Although he had flirted with Communism as a young man in New York, the Merton of Conjectures of a Guilty Bystander had long since categorically rejected it as false and pernicious. He depicts Marx as a cynical, mentally ill, and guilt-ridden Jewish bourgeois whose delusions, masquerading as official truth, had sent millions to gratuitous deaths and millions more to imprisonment, while condemning still vaster populations to lives filled with fear. Soviet totalitarianism, like all ideologically driven mass movements, is simply anathema to him, not only for its atheism, lies, and hypocrisy but also for having alienated its citizens by inflicting a pre-Christian form of slavery upon them. Yet despite his rejection of many elements of Marx’s thought and his condemnation of their devastating consequences, Merton characteristically praises Marx’s (not Marxism’s) basic humanitarianism and accepts Marx’s denunciations of nineteenth century liberalism for its paternalism and its blindness to social evils. Thus, while Marx was a false prophet, Merton believed that he had affected the Church positively by helping to modify its traditional otherworldliness (its willingness to wait until the end of time for man’s redemption) and by encouraging it to apply the message of Christ’s Crucifixion to mankind’s transformation within time and in this world.
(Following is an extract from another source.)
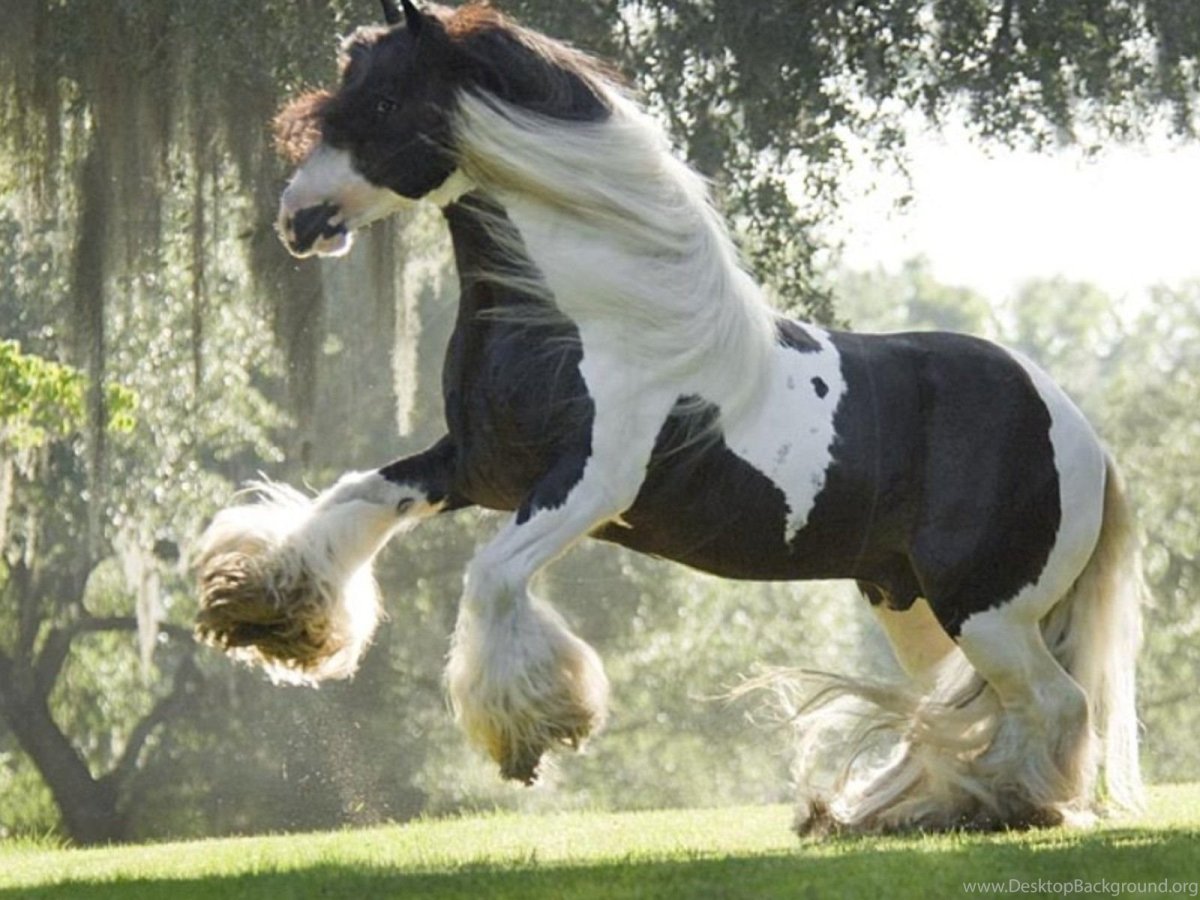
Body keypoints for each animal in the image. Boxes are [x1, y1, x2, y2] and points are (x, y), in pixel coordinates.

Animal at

American that he is, Merton is troubled by an Americanism that, in his estimate, promotes an evasion of individual and social responsibilities. He readily concedes that conditions had once been supportive of the popular notion that, having developed on a new continent, America had escaped history by distancing itself from the Old World and had enjoyed renewals of its pristine state through a succession of frontiers. Yet even allowing that there had once been a modicum of truth to this perception, he insisted that long before the 1950’s and 1960’s it had ceased to be either a viable or an accurate perspective. America’s continuing racism, Merton explains, initially resulted from a sense of guilt among whites over slavery; this guilt eventually degenerated into anger, since the black’s presence constantly reminded the dominant white society that in reality it had escaped neither sin nor the obligations of history. Worse yet, Merton asserts, was the fact that as the general belief in America’s innocence became less tenable, Presidents John F. Kennedy and Lyndon B. Johnson were helping a new generation to substitute an equally immature myth: namely, that because America was a success, everything that it had undertaken must therefore have been justified.
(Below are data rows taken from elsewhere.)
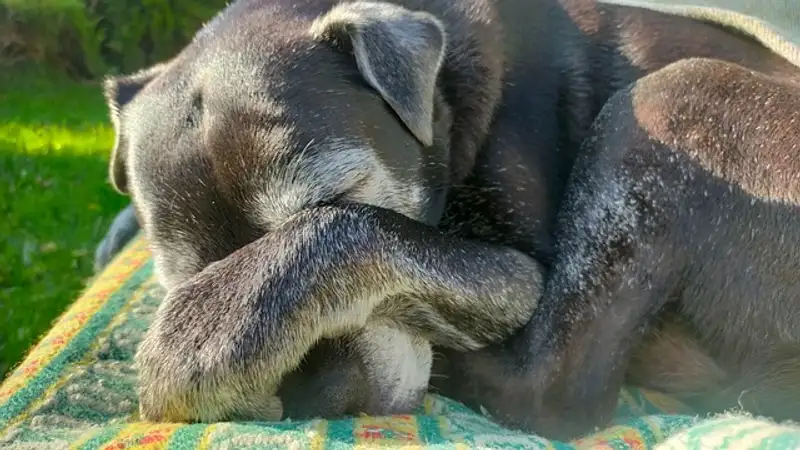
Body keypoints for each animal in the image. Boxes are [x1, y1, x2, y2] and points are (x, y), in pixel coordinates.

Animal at [97, 0, 800, 440]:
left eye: (343, 191)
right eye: (179, 273)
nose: (317, 398)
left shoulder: (521, 268)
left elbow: (355, 230)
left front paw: (201, 335)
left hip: (670, 97)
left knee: (549, 391)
In the era of the continuing Cold War, Christendom was divided between two superpowers which, though qualitatively distinguishable in Merton’s view, nevertheless behaved as if their immense power had deranged them. The Soviets were obsessed with power, the United States with money. Both staked their claims to humanism; in both societies, however, the individual’s life and death depended upon everything except his own intellectual and moral integrity.
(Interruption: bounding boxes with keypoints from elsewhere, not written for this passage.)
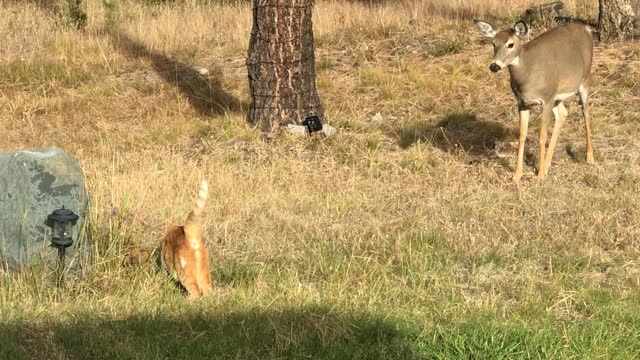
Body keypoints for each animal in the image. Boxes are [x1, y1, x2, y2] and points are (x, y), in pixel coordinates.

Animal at [470, 20, 596, 183]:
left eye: (510, 44)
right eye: (493, 43)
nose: (494, 66)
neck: (527, 76)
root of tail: (586, 28)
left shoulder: (546, 99)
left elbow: (542, 137)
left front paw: (540, 175)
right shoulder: (523, 103)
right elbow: (522, 135)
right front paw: (517, 175)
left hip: (584, 80)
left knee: (586, 112)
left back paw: (589, 158)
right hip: (557, 96)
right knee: (563, 113)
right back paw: (548, 164)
Further tying together the broadly ranged observations in Conjectures of a Guilty Bystander is Merton’s third fundamental theme: the character and source of the free, hence fruitful, Christian life. For Christians, he emphasizes, the older religious posture of contempt for worldly things (contemptus mundi) must be replaced by a humble compassion for a transient world: a world in which everyone and everything—cultures, nations, and all of their accumulated baggage, as well as the institutional structure of the Church itself—are ephemeral. When this is fully understood, according to Merton, people can begin to comprehend that God is not a matter of the next world. For Merton, God is not an unknown, otherworldly object to be praised and worshiped from the outside. Instead, the world is God’s theater; in this setting, man is God’s glory, and that glory is best revealed in the life lived through love. Only faith in this reality, which Christ, eschewing divine power, demonstrated by suffering in this world as a man, can allow man to fulfill and to free himself. Ideologies, causes, mass movements, the love of power or of gain, and the elevation of science and of material well-being, regardless of their passing merits, offer no substitutes for this realization.